Can Opener - Church Key

For the microbrewery, see Churchkey Can Company.

Church key initially referred to a simple hand-operated device for prying the cap (called a "crown cork") off a glass bottle; this kind of closure was invented in 1892. The first of these church key style openers was patented in Canada in 1900. The shape and design of some of these openers did resemble a large simple key. In 1935, beer cans with flat tops were marketed, and a device to puncture the lids was needed. The same churchkey opener was used for piercing those cans. It was made from a single piece of pressed metal, with a pointed end used for piercing cans—devised by D.F. Sampson, for the American Can Company, who depicted operating instructions on the cans themselves, The church key opener is still being produced, usually as an attachment to another opener. For example, a "butterfly" opener is often a combination of the church key and a serrated-wheel opener.
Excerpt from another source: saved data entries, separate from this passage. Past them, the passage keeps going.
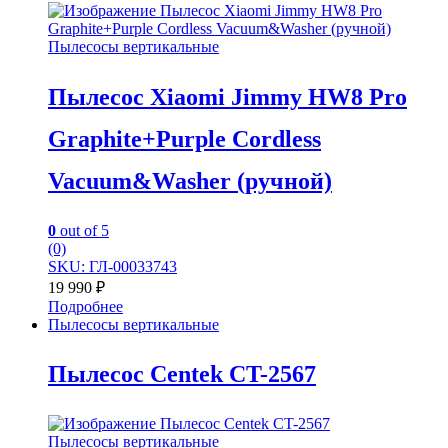
Пылесосы вертикальные
Пылесос Xiaomi Jimmy HW8 Pro
Graphite+Purple Cordless
Vacuum&Washer (ручной)
0
out of 5
(0)
SKU: ГЛ-00033743
19 990
₽
Подробнее
Пылесосы вертикальные
Пылесос Centek CT-2567
Пылесосы вертикальные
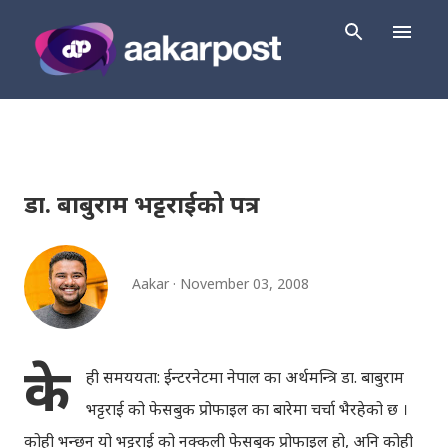
Skip to main content
डा. बाबुराम भट्टराईको पत्र
Aakar
November 03, 2008
के
ही समययता: ईन्टरनेटमा नेपाल का अर्थमन्त्रि डा. बाबुराम
भट्टराई को फेसबुक प्रोफाइल का बारेमा चर्चा भैरहेको छ ।
कोही भन्छन् यो भट्टराई को नक्कली फेसबुक प्रोफाइल हो, अनि कोही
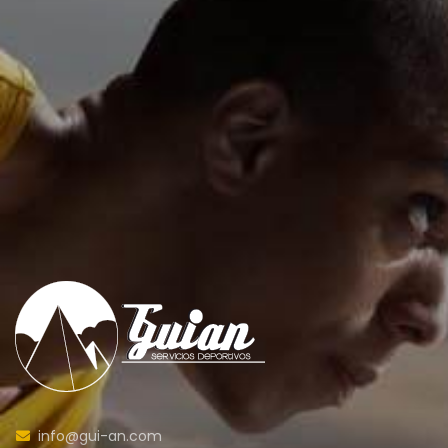
info@gui-an.com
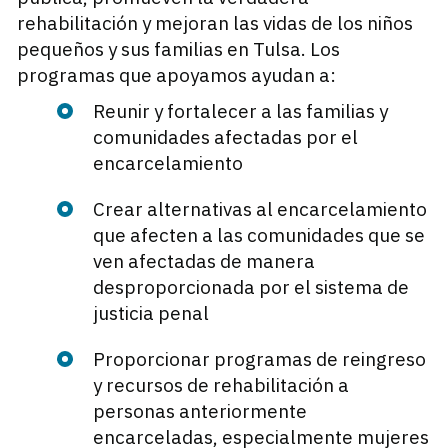
rehabilitación y mejoran las vidas de los niños
pequeños y sus familias en Tulsa. Los
programas que apoyamos ayudan a:
Reunir y fortalecer a las familias y
comunidades afectadas por el
encarcelamiento
Crear alternativas al encarcelamiento
que afecten a las comunidades que se
ven afectadas de manera
desproporcionada por el sistema de
justicia penal
Proporcionar programas de reingreso
y recursos de rehabilitación a
personas anteriormente
encarceladas, especialmente mujeres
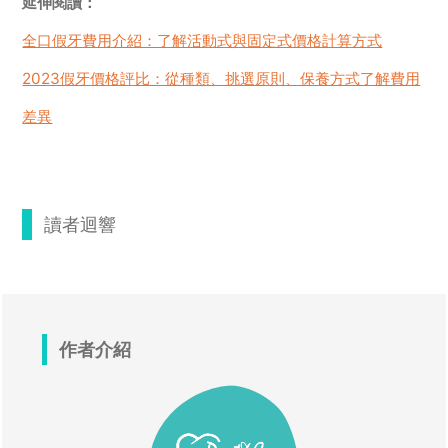
延伸閱讀：
全口假牙費用介紹：了解活動式與固定式價格計算方式
2023假牙價格評比：從種類、挑選原則、保養方式了解費用
差異
讀者迴響
作者介紹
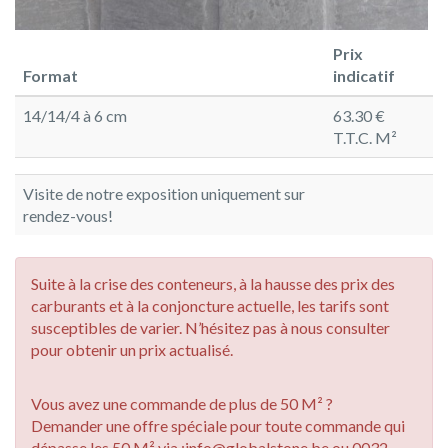
Prix
Format
indicatif
14/14/4 à 6 cm
63.30 €
T.T.C. M²
Visite de notre exposition uniquement sur
rendez-vous!
Suite à la crise des conteneurs, à la hausse des prix des
carburants et à la conjoncture actuelle, les tarifs sont
susceptibles de varier. N’hésitez pas à nous consulter
pour obtenir un prix actualisé.
Vous avez une commande de plus de 50 M² ?
Demander une offre spéciale pour toute commande qui
dépasse les 50 M² via :
info@globalstone.be
ou
0032.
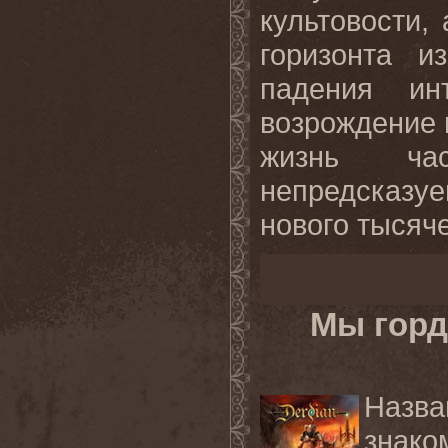
культовости,
горизонта и
падения и
возрождение 
жизнь час
непредсказ
нового тысяче
Мы горд
Назв
знако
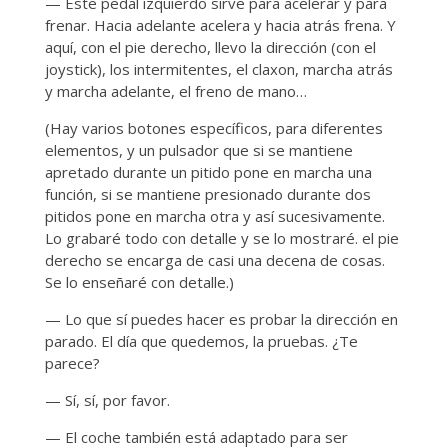
— Este pedal izquierdo sirve para acelerar y para
frenar. Hacia adelante acelera y hacia atrás frena. Y
aquí, con el pie derecho, llevo la dirección (con el
joystick), los intermitentes, el claxon, marcha atrás
y marcha adelante, el freno de mano…
(Hay varios botones específicos, para diferentes
elementos, y un pulsador que si se mantiene
apretado durante un pitido pone en marcha una
función, si se mantiene presionado durante dos
pitidos pone en marcha otra y así sucesivamente.
Lo grabaré todo con detalle y se lo mostraré. el pie
derecho se encarga de casi una decena de cosas.
Se lo enseñaré con detalle.)
— Lo que sí puedes hacer es probar la dirección en
parado. El día que quedemos, la pruebas. ¿Te
parece?
— Sí, sí, por favor.
— El coche también está adaptado para ser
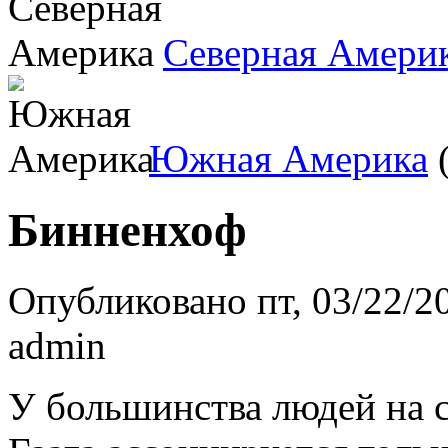
Северная Амери
Южная Америка
(
Бинненхоф
Опубликовано пт, 03/22/20
admin
У большинства людей на 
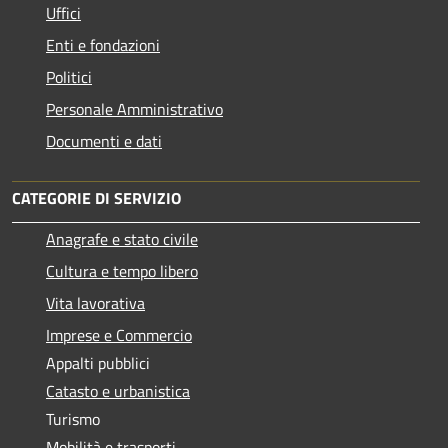
Uffici
Enti e fondazioni
Politici
Personale Amministrativo
Documenti e dati
CATEGORIE DI SERVIZIO
Anagrafe e stato civile
Cultura e tempo libero
Vita lavorativa
Imprese e Commercio
Appalti pubblici
Catasto e urbanistica
Turismo
Mobilità e trasporti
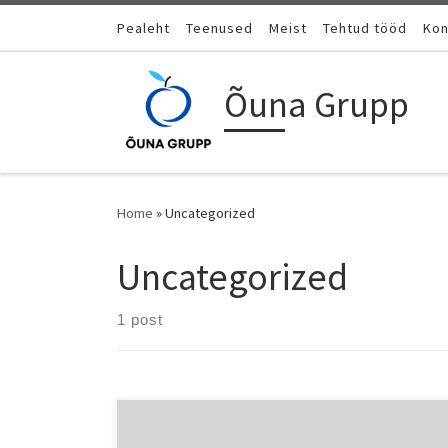
Skip to content
Pealeht
Teenused
Meist
Tehtud tööd
Kon
Õuna Grupp
Home
»
Uncategorized
Uncategorized
1 post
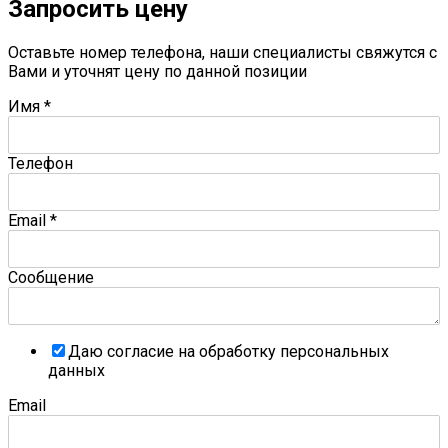
Запросить цену
Оставьте номер телефона, наши специалисты свяжутся с
Вами и уточнят цену по данной позиции
Имя
*
Телефон
Email
*
Сообщение
Даю согласие на обработку персональных
данных
Email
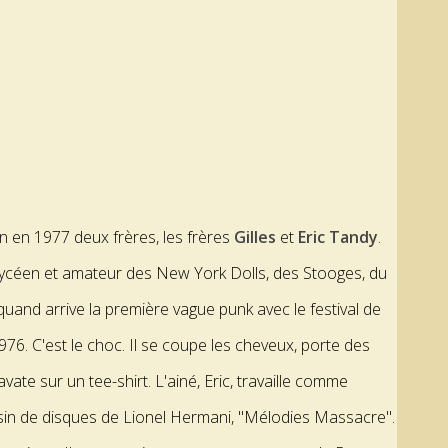
en en 1977 deux frères, les frères
Gilles
et
Eric Tandy
.
t lycéen et amateur des New York Dolls, des Stooges, du
and arrive la première vague punk avec le festival de
. C'est le choc. Il se coupe les cheveux, porte des
ate sur un tee-shirt. L'ainé, Eric, travaille comme
in de disques de Lionel Hermani, "Mélodies Massacre".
There is sparse, and often contradictory, documentation as to the origin of the term "church key". The phrase is likely a sarcastic euphemism, as the opener was obviously not designed to access churches. One explanation is in Medieval Europe, most brewers were monks. Lagering cellars in the monasteries were locked, to protect aging beers and the monks carried keys to these lagering cellars. It may have been those keys, which remotely resembled the early church key openers, that gave the "church key" opener its name. Another motive for assigning the device such an ironic name could have been the fact beer was first canned (for test marketing) in 1933—the same year Franklin Delano Roosevelt signed the Cullen-Harrison Bill. This act, which predated Repeal of Prohibition, amended the Volstead Act, making 3.2% low-alcohol beer legal. Some experts have posited the term "churchkey" was a way to "stick it to" the religious organizations who had effected Prohibition in the first place.

Another key opener with completely different design was patented by J. Osterhoudt in 1866. Instead of piercing the can, it was used to tear off and roll up a pre-scored strip on the side of the can, just below the lid. It was also called "key", because of resemblance to a door key. Such openers are attached to many small, thin-walled cans nowadays.